Official News Magazine of the Diocese of Spokane

Deacon Eric Meisfjord, Editor
P.O. Box 48, Spokane WA 99210
(509) 358-7340; FAX: (509) 358-7302

A wedding homily: What happened at Cana ‘tells us something about what is happening right now’

by Father Cornelius Verdoorn

(From the Jan. 18, 2001 edition of the Inland Register)

Almost 2,000 years ago in another town there was another wedding. That marriage is the first place our Lord took his disciples after calling them to follow him.

What happened there tells us something about what is happening right now.

You see, Christ cares about you just as He cared about that couple in the town of Cana in Galilee. It was their wedding feast, something like the reception you are going to have. Only it lasted quite a bit longer. A wedding feast back then might last a whole week. After all, would you walk 20 or 30 miles through a hot, dry wilderness just for a piece of cake and glass of punch? Not likely!

Back then, when life was rather bleak, a wedding was a festive time for the whole community as well as for the family. The couple would be the king and queen of that village during the week of celebration. Just as you hope all will go well at the reception today, so they hoped all would go well.

Only it didn’t.

They ran out of wine. You can imagine how embarrassing that must have been. The guests would have to be told to go home.

And so our Lord had six purification jars brought to him and he turned the water in them into the choicest wine. Now these were not little Mason jars! Each of those purification jars held as much as 15 or 20 gallons. And this after they had been celebrating for some time!

In a few minutes, we will come to the part of your wedding in which the two of you will make some promises. You are about to take on a very serious commitment. Marriage is not easy and the vows you are going to make are a reminder of that fact.

You are going to promise that you will be with one another in sickness and in health.

Be honest. Most of us are not a joy to be around. When we are sick, we are not thoughtful of others. We are a bit crabby. If this is the way it is when we have a case of the flu, think how difficult it is when there is serious illness.

You are going to promise that whether you are rich or poor, you will continue the relationship. It is not easy to give up creature comforts we are used to and enjoy. It may be true that two can live as cheaply as one, but not as well. As children come along, there will be many sacrifices. Again, this is a serious vow.

You are promising to be faithful to one another. In a world that flaunts sexuality and unfaithfulness, this is no easy promise. As time wears on you will begin to see in each other all the imperfections every human being has. You may go out the door in the morning after kissing someone who is in a grumpy mood, who has not showered. There will be days when everyone you meet seems more attractive than your mate. Yet you are committing yourselves to a life of fidelity.

Lastly, you are promising to remain together until you are parted by death. When you are young, it is hard to imagine that there will come a time when one of you must watch the other die. It is not a pleasant thought.

During these difficult times, think back to that wedding in Cana. Just as our Lord was concerned with that couple’s well-being, so he is concerned with yours. There is no problem too great or even to small that you cannot share with him.

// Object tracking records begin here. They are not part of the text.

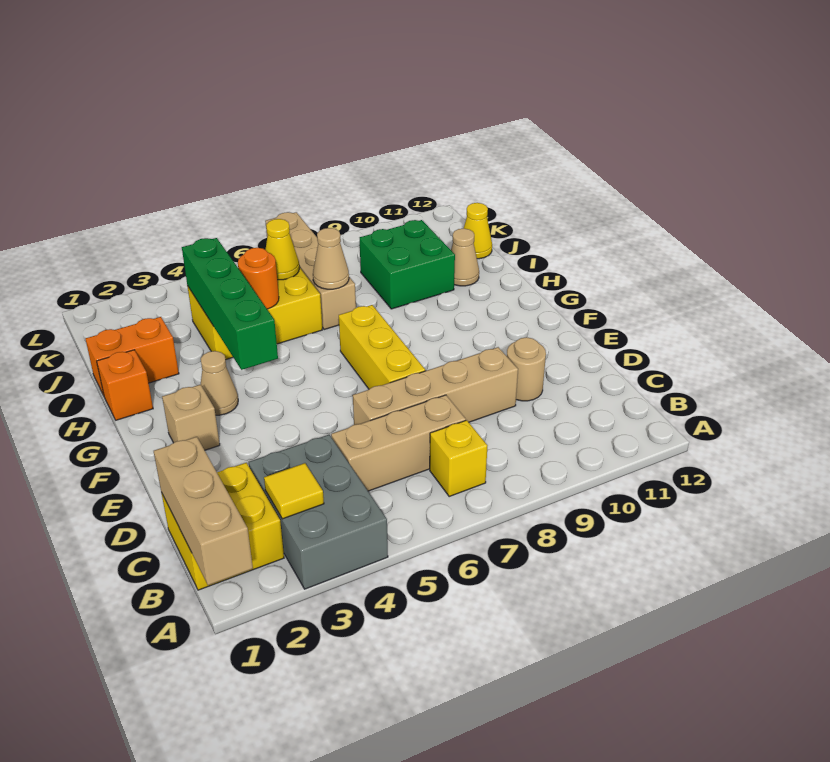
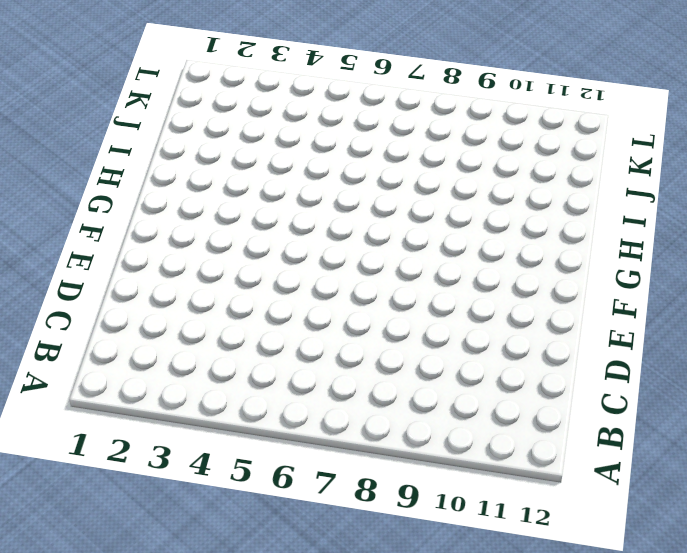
none -> grey brick A3:C4 level 1
none -> yellow brick B1:C2 level 1
none -> yellow brick B7 level 1

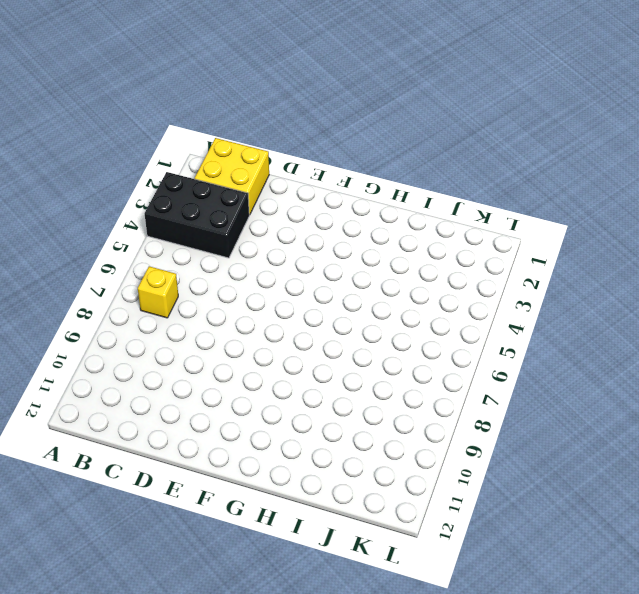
black brick A3:C4 level 1 -> grey brick A3:C4 level 1
none -> tan brick C5:C7 level 1
none -> tan brick D6:D9 level 1
none -> tan round brick D10 level 1

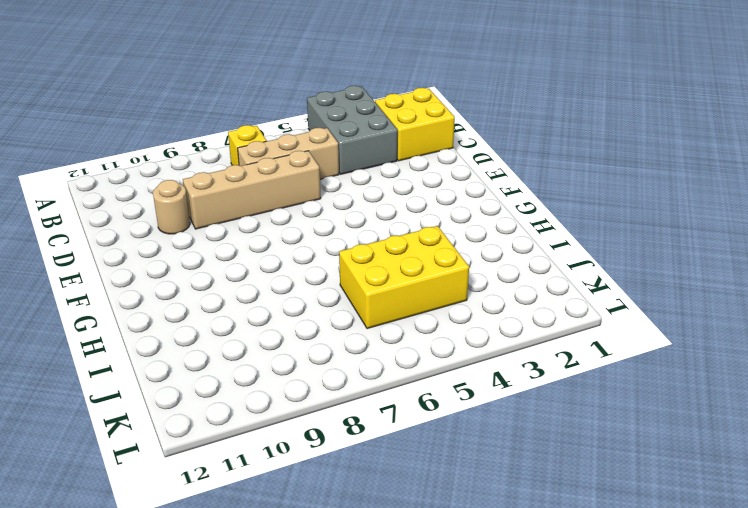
none -> yellow brick E7:G7 level 1
none -> tan brick F2 level 1
none -> tan cone G3 level 1

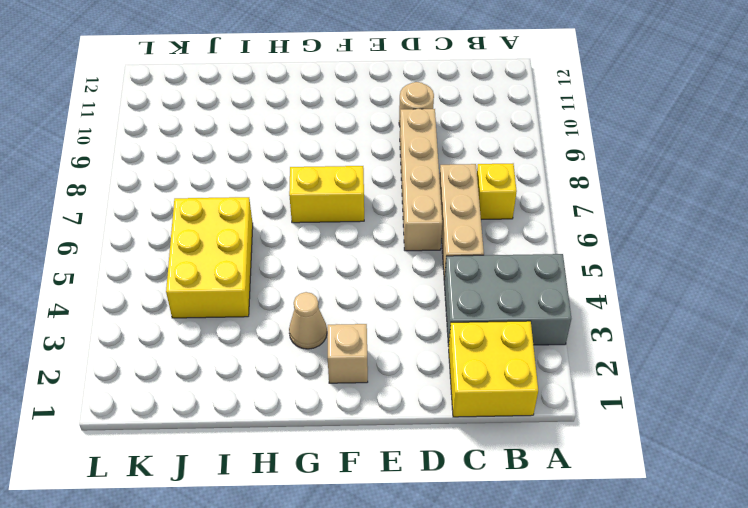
yellow brick F7:G7 level 1 -> yellow brick E7:G7 level 1
none -> orange brick H1 level 1
none -> orange brick I1:I2 level 1
none -> tan brick I7:L7 level 1

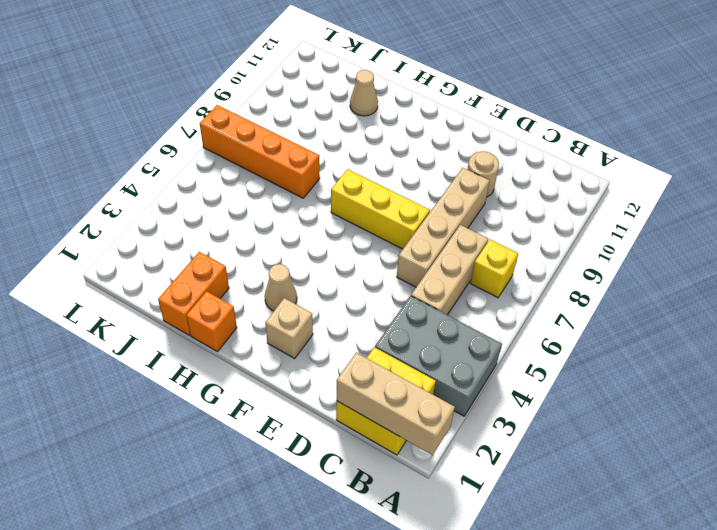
orange brick I7:L7 level 1 -> tan brick I7:L7 level 1
none -> yellow brick I4:J6 level 1
none -> green brick I9:J10 level 1
none -> yellow cone J12 level 1

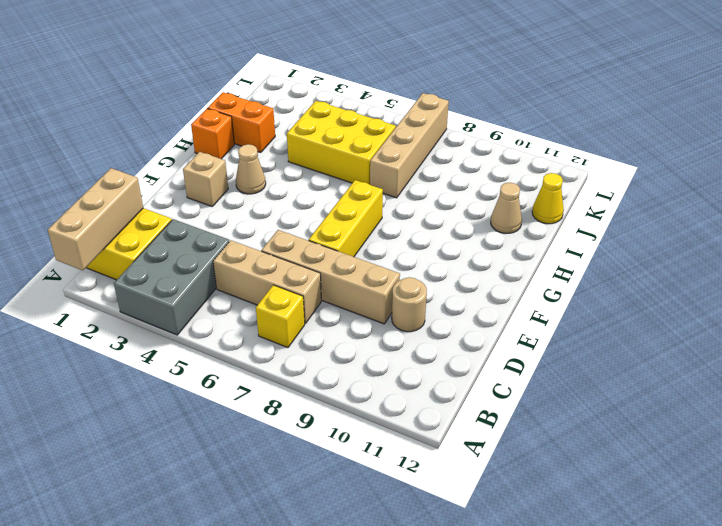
none -> green brick I9:J10 level 1
none -> yellow tile B3 level 2
none -> green brick G4:J4 level 2

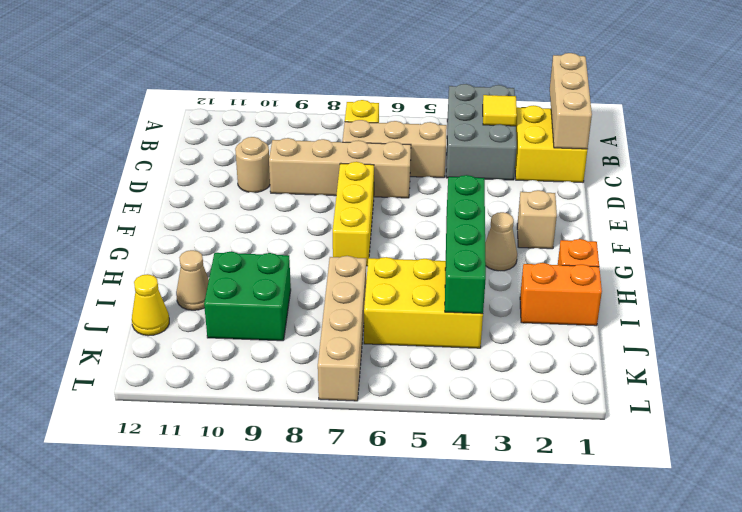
none -> orange round brick I5 level 2
none -> tan cone I7 level 2
none -> yellow cone J6 level 2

One of the joys of being a Christian is that we believe that God became human. This has great practical significance for all of us, especially the two of you. You see, because Christ lived like one of us, yet did not sin, he understands what it is like to be human. When you worry about making ends meet, he understands. When you are worried about a loved one’s illness, he knows how you feel. Never be afraid or ashamed to share your need with him. In fact, the extent to which you are able to share with Christ will determine how strong a relationship you have with one another. Somehow, people often feel that faith is an individual thing, just something between me and God. Nothing could be further from the truth.

If God called you to be married, then it is through that relationship that you will come to know him best. It is your vocation, and our vocations are our means to holiness. Your marriage is your pathway to heaven. It may sound a bit corny but, from this moment on, you are expected to go hand in hand into eternity.

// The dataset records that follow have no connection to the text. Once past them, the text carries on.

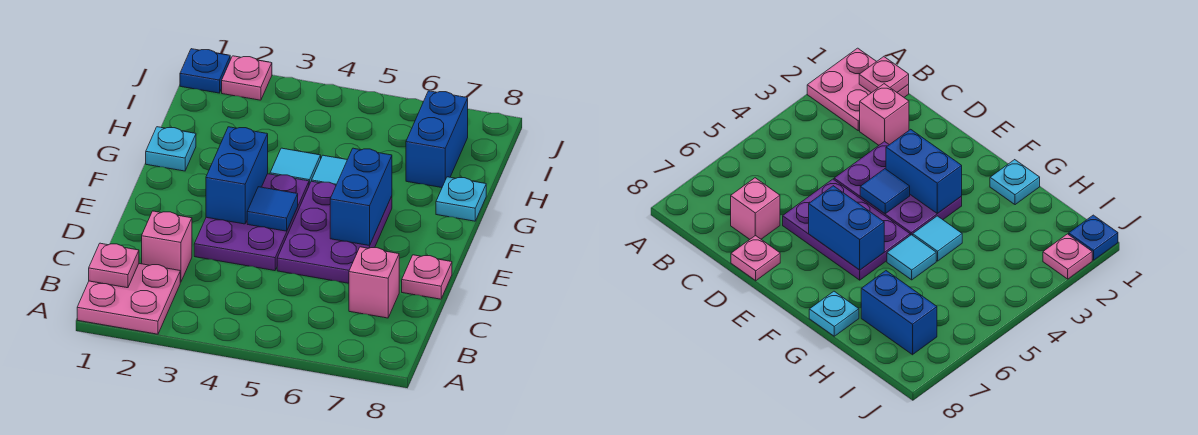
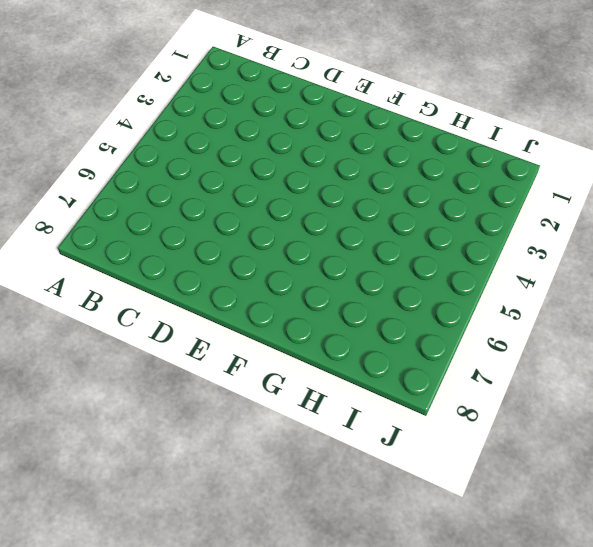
none -> pink plate A1:B2 level 1
none -> pink brick C2 level 1
none -> pink brick C7 level 1

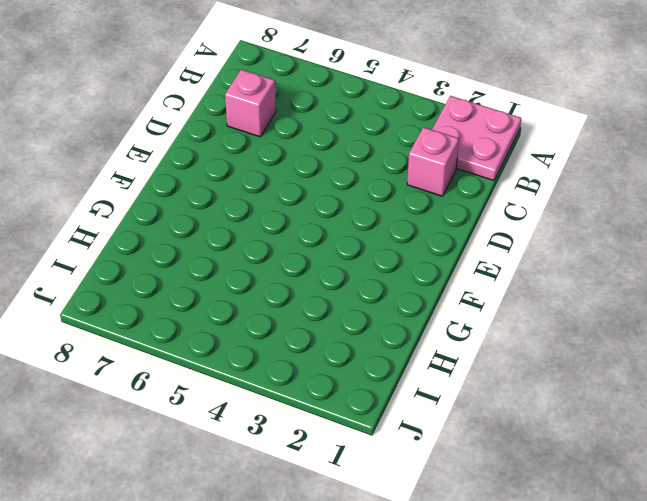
none -> purple plate D3:F4 level 1
none -> purple plate D5:F6 level 1
none -> pink plate D8 level 1

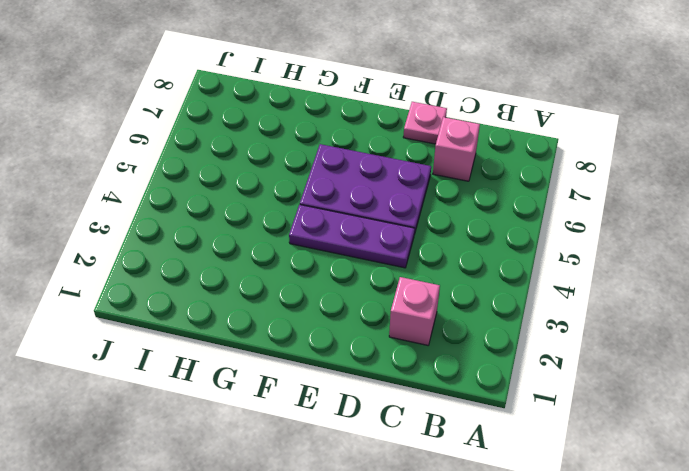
purple plate D4:F4 level 1 -> purple plate D3:F4 level 1
none -> pink plate A1:B2 level 1
none -> cyan plate G1 level 1
none -> cyan tile G4 level 1

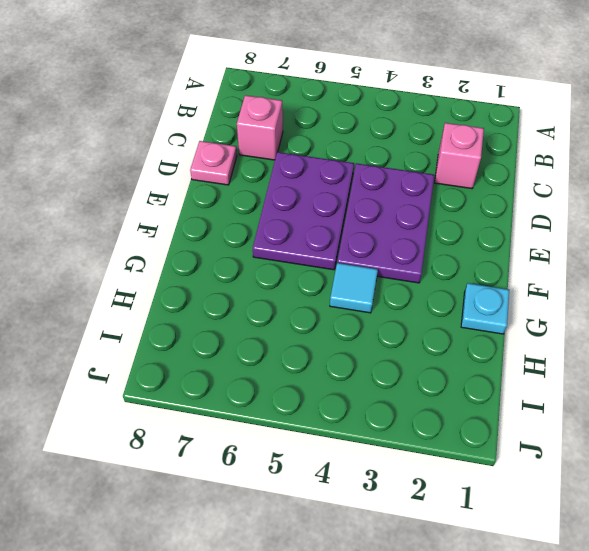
none -> pink plate A1:B2 level 1
none -> cyan tile G5 level 1
none -> cyan plate G8 level 1

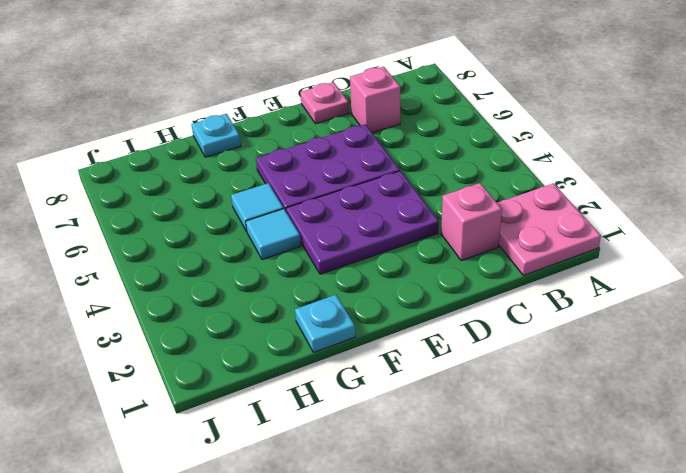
none -> blue brick H7:I7 level 1
none -> blue plate J1 level 1
none -> pink plate J2 level 1

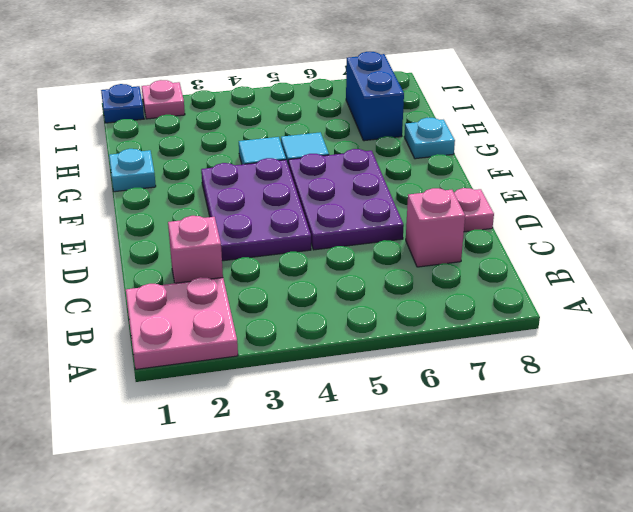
none -> pink plate B1 level 2
none -> blue brick E3:F3 level 2
none -> blue tile E4 level 2

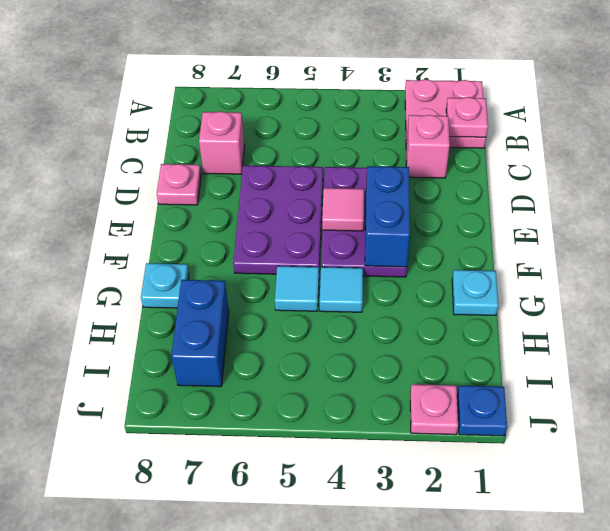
pink tile E4 level 2 -> blue tile E4 level 2
none -> blue brick E6:F6 level 2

A great deal of effort has gone into making this day a very special one. The church has been decorated with flowers, special music selected, friends invited. Innumerable preparations made this day a reality. Each detail seems of the greatest importance, but we know in fact that they are secondary to our real purpose here. The preparations should never overshadow the commitment made to a lifelong marriage in the sight of God.

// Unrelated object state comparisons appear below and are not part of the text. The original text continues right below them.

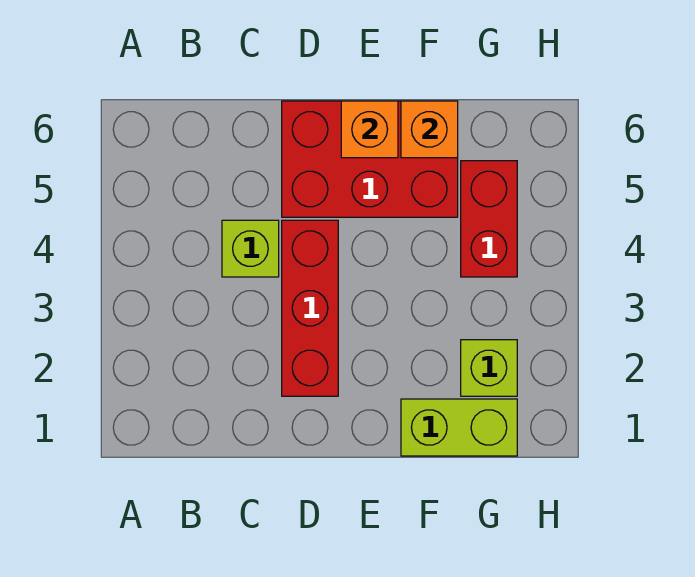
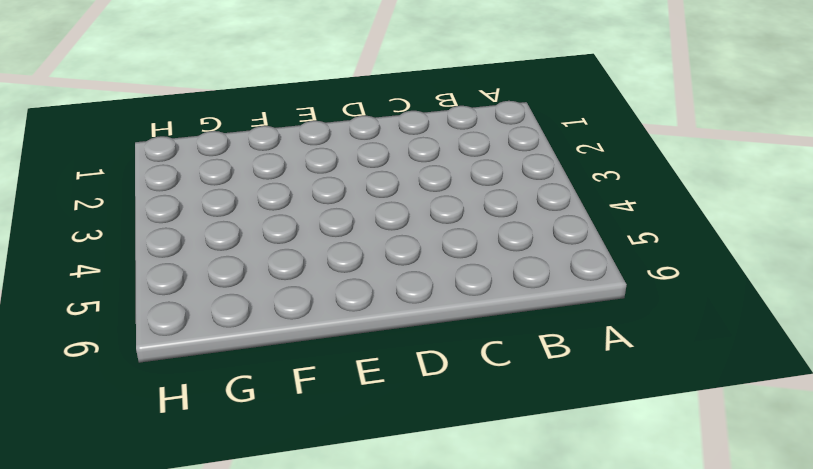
none -> lime brick C4 level 1
none -> red brick D2:D4 level 1

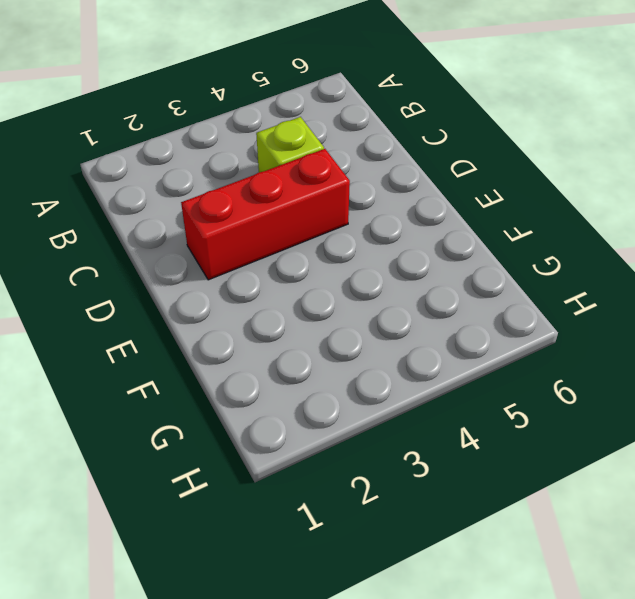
none -> red brick D5:F6 level 1
none -> lime brick F1:G1 level 1

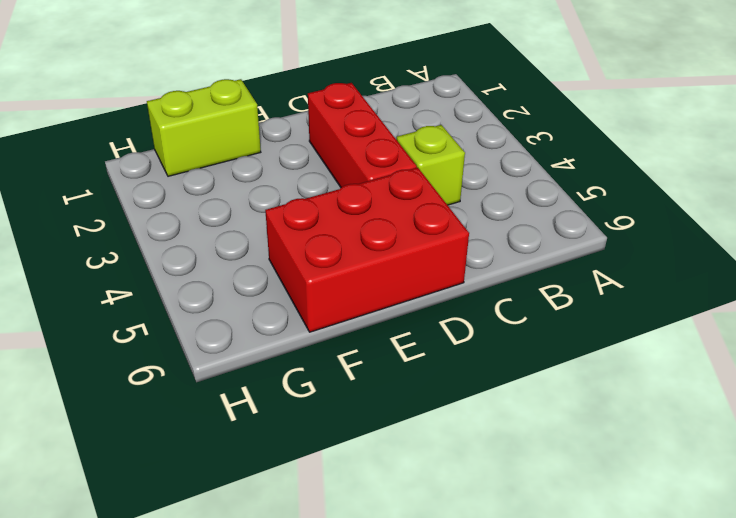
none -> lime brick G2 level 1
none -> red brick G4:G5 level 1

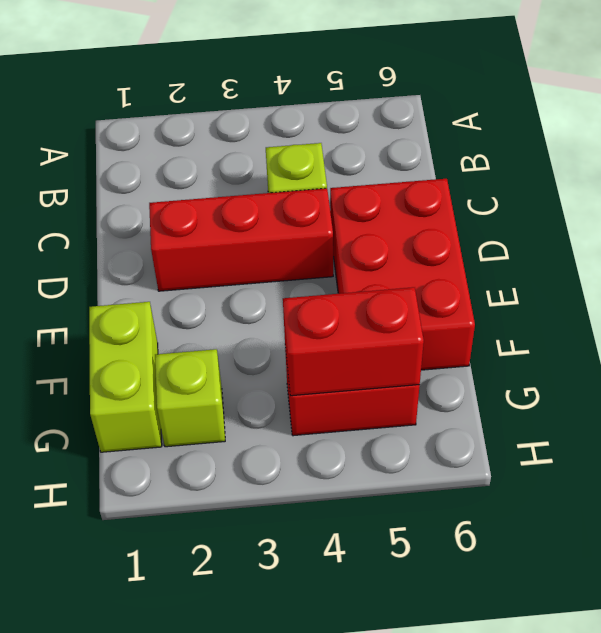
red brick G4:G5 level 2 -> none
none -> orange brick E6 level 2
none -> orange brick F6 level 2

This day is special not because of its outward beauty, as wonderful as that is, but because a man and a woman are giving themselves to one another unreservedly.

We pray that God will give to both of you his grace so that the trust and love with which you have begun this day will permeate the remainder of your lives.

Grant, O Lord, that as their love for each other increases, their love for you may abound. Amen.

(Editor’s note: Father Roy Floch, pastor in Wilbur and Odessa, found this wedding homily in a drawer in Odessa; Father Verdoorn had once been pastor of that parish. Father Verdoorn died Dec. 24, 2000.)